Thursday

March 28th, 2024

Insight

Tipping is easier hated than fixed

Charles Lane

By Charles Lane The Washington Post

Published April 2,2018

Tipping is easier hated than fixed

What's most powerful - culture, economics or law? We need to know, because restaurant tipping is a cutting-edge policy issue: Congress has just overridden a controversial proposed tipping regulation from the Trump administration; meanwhile, residents of the District of Columbia will soon vote on a higher minimum wage for tipped workers.

And nothing illustrates the interaction of culture, economics and law more vividly than the peculiar American practice whereby diners help determine servers' compensation.

Identifying the inefficiencies and inequities tipping breeds is relatively easy; designing an alternative that benefits everyone is not.

The origins of tipping go back more than a century, to the days when only well-heeled Americans dined out and waitstaff constituted a tiny fraction of the nation's labor force. Government left the custom alone, even though - or perhaps because - it reinforced the hierarchy between mostly white, male restaurant customers and their servers, often women and minorities.

Even New Deal-era minimum wage laws exempted tipped workers until 1966. By then, tipping was so culturally embedded that Congress took it for granted that certain workers "customarily and regularly" received tips, while others did not. It created the "tip credit" system, whereby restaurants could pay customarily and regularly tipped personnel a much smaller minimum wage than others received, as long as tips offset the difference.

The unintended economic consequence: an imbalance between the pay of "back of the house" staff - dishwashers and the like - pegged to the regular minimum wage, and the more variable pay of "customer-facing" servers.

There is some inevitable exploitation built into the latter reality. The New York Times recently published a lengthy article about the indignities, sexual and otherwise, tipped servers put up with.

However, the system enables servers who are not necessarily more skilled than dishwashers to get paid more nevertheless, and, often, to get paid more than it would have taken to recruit them in the first place.

After restaurateur Danny Meyer enumerated tipping's drawbacks in a Feb. 25 Post commentary, Simone Barron of the pro-tipping Restaurant Workers of America responded in a letter to the editor that "control over my earnings is one of the greatest perks of working as a tipped employee." She preferred pay for service with a smile to what would be "dictated by your employer or the federal government."


Tipping culture is becoming less stable in today's world, where everyone eats out, restaurants employ nearly as many Americans (11.9 million, according to the Federal Reserve Bank of St. Louis) as factories, and the fast-casual restaurant business is going through a shake-out.

There is money on the table, so to speak; employers would like to grab some and redirect it from servers to dishwashers, while workers' rights groups insist it belongs to servers and that employers should find another way to top up dishwasher pay.

When culture, economics and law collide, politics results. There was an uproar when a Trump administration labor regulation rewrite threatened to let restaurants redirect tips not just to dishwashers but also to their own profits. The recently passed appropriations "omnibus" bill included a provision preventing that.

The June 19 ballot initiative in Washington would gradually replace the "tip credit" with a system under which all local restaurant employees would get the statutory minimum wage - soon to be $15 per hour - and servers could still receive tips on top of that. Similar laws prevail in seven states, mostly on the West Coast.

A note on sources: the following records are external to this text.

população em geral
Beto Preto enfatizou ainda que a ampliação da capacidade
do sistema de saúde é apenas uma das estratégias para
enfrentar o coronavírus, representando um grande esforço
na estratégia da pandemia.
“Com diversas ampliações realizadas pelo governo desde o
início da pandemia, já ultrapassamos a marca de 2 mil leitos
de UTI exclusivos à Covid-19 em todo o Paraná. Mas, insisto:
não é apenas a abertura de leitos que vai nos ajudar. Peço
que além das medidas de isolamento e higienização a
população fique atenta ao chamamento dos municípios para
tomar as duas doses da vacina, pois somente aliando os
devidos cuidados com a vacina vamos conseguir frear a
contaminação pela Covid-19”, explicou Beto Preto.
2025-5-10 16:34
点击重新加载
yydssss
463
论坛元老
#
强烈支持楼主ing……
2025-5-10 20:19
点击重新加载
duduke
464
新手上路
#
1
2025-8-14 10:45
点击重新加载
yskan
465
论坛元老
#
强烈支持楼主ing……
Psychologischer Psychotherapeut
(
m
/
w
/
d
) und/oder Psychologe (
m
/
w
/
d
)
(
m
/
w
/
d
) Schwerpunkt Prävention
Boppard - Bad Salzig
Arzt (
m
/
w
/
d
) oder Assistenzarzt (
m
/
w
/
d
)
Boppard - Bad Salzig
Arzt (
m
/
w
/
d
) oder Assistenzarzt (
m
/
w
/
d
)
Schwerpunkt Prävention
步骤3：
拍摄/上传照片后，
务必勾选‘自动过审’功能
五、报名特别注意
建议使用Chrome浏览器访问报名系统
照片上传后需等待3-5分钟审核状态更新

However, servers wouldn't necessarily get to keep all of the tips, because the law Congress just passed lets restaurants that pay servers the statutory minimum and don't use the "tip credit" redistribute tips to their back-of-the-house employees.

Speaking of equity, lower-income diners would probably lose out in a no-tip world, because, as Michael Lynn, an expert on tipping (yes) at Cornell University's School of Hotel Administration, points out, the current system lets them control the cost of eating out by tipping less; higher-income big tippers cross-subsidize them. If server pay had to be fully reflected in menu prices, that couldn't happen.

Confused? It's confusing.

A pure free market would be simple and consistent: Restaurants could pay servers what they wanted, and customers could leave whatever tip they wanted. Let a thousand business models bloom.

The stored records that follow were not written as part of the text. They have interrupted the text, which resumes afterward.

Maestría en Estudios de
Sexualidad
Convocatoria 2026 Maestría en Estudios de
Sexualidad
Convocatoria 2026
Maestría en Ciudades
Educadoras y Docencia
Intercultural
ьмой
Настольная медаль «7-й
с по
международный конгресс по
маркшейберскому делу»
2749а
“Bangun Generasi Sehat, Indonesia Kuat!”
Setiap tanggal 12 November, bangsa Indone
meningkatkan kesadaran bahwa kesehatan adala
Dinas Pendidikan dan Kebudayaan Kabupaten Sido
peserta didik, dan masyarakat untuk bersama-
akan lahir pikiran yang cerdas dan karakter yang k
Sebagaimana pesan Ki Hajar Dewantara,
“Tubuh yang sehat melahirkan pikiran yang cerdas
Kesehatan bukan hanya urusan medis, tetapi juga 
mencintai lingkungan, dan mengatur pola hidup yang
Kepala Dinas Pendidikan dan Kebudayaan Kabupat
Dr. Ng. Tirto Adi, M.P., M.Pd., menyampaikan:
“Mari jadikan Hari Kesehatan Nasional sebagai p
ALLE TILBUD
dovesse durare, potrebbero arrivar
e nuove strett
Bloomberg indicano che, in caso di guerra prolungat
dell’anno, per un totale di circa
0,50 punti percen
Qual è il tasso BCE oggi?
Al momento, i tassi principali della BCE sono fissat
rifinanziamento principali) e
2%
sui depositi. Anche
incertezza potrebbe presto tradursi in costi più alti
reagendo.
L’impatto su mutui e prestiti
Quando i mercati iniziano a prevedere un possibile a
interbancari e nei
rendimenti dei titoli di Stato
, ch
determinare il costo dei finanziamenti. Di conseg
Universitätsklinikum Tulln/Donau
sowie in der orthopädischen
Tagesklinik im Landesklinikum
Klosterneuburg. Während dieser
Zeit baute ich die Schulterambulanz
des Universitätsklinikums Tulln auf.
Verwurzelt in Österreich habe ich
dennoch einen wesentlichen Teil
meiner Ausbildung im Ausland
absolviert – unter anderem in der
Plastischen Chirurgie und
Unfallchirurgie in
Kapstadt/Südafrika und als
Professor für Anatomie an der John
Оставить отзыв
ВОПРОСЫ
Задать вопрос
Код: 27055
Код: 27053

This would work, though, only if the law did not require restaurants to pay at least part of the staffs a minimum wage - and that's never going to happen.

Or we could forbid tipping. This, too, is easier said than done, as Meyer discovered when he barred tipping at his establishments; some servers lost income and defected to competing "tipped houses."

Tipping culture is strong, notes Lynn, who has been studying it for three decades - so strong that only an airtight prohibition could stamp it out. "Once a few people start tipping," Lynn notes, "it puts social pressure on others to do the same."

For all of tipping's stubborn flaws, it's possible to imagine worse alternatives. Trying to enforce a law against it might be one.